Не могут спасти и те, кто всю жизнь критиковали, но чья критика проходила шепотом. Здесь я разумею наши прежние петербургские гостиные, или, как выражались газеты в «мартовские дни»: «бывшее так называемое высшее общество». Я совсем не согласен с теми, которые говорят, что критиковать не следовало, что критика — это нечто непатриотичное, что это есть расшатывание устоев. Во — первых, патриотизма без критики я не понимаю, все равно как не понимаю настоящей народной литературы без сатиры. Или, вернее, не понимаю тех, кто сатирика обвиняют в нелюбви к родине. Скорбь перед своей болезнью не менее почтенна, чем радость перед заслугами. И если мы любим нашу народность, мы должны любить и самую жесткость приговоров, которые произносятся представителями умственного народного суда. Самоосуждение есть, то есть может стать сильнейшим двигателем к самосовершенствованию.
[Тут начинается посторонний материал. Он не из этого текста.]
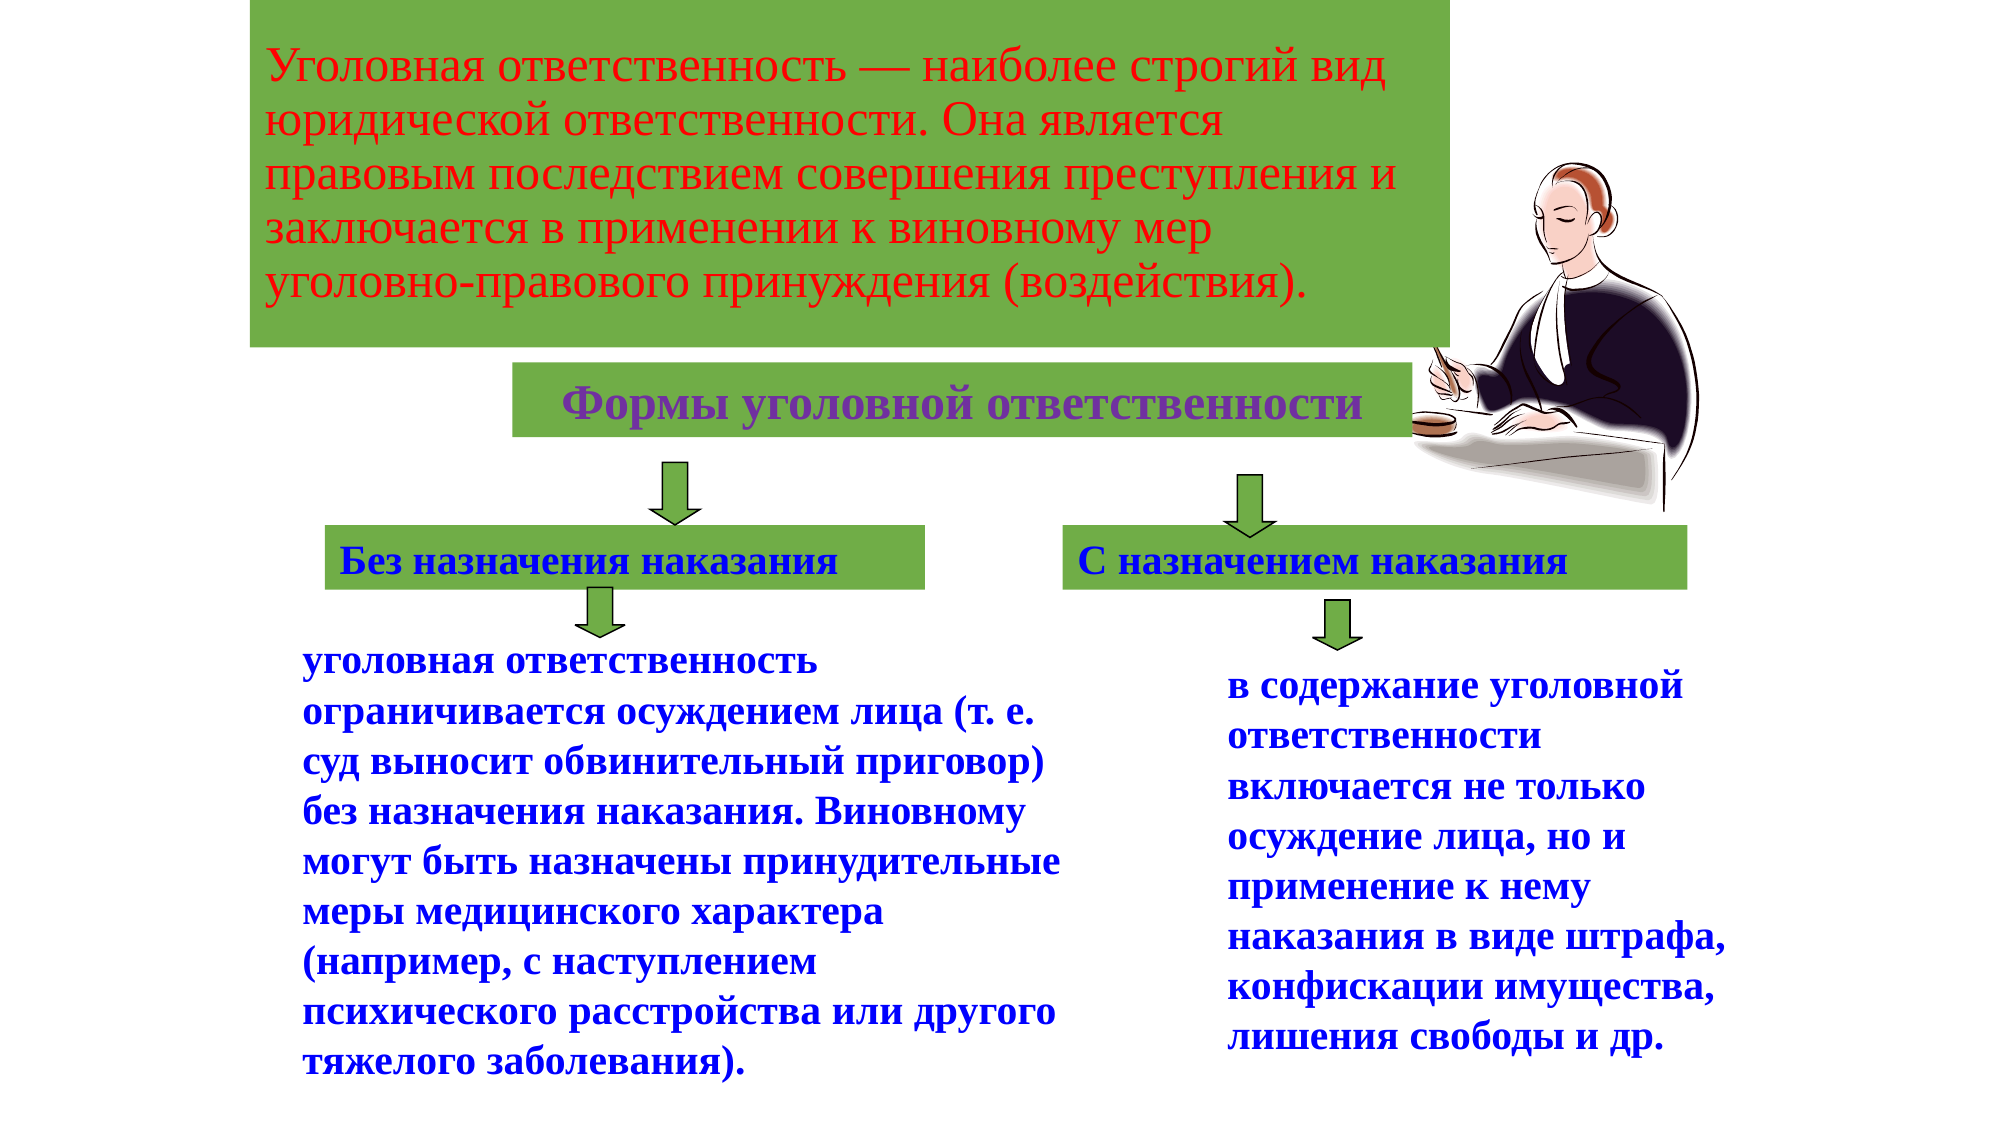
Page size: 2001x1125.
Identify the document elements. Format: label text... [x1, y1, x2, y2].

text_box С назначением наказания [1062, 525, 1688, 590]
text_box [575, 587, 626, 638]
text_box [1224, 474, 1276, 538]
text_box [650, 462, 701, 525]
text_box в содержание уголовной ответственности включается не только осуждение лица, но и применение к нему наказания в виде штрафа, конфискации имущества, лишения свободы и др. [1212, 649, 1750, 1065]
title Уголовная ответственность — наиболее строгий вид юридической ответственности. Она является правовым последствием совершения преступления и заключается в применении к виновному мер уголовно-правового принуждения (воздействия). [249, 0, 1450, 348]
text_box [1312, 600, 1363, 651]
text_box Без назначения наказания [324, 525, 925, 590]
text_box уголовная ответственность ограничивается осуждением лица (т. е. суд выносит обвинительный приговор) без назначения наказания. Виновному могут быть назначены принудительные меры медицинского характера (например, с наступлением психического расстройства или другого тяжелого заболевания). [287, 624, 1088, 1090]
text_box Формы уголовной ответственности [512, 362, 1399, 438]
picture [1399, 162, 1700, 513]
Вот почему не могу не приветствовать проявления сильного, на знании основанного или художественным провидением проникнутого критического суждения. Считаю, что сильна та народная сущность, которая рядом с болезнью, из своих же недр родит и врачевание. Во — вторых, что касается расшатывания устоев, то это даже смешно. Устои давно начали подгнивать и были готовы пасть без всяких расшатываний.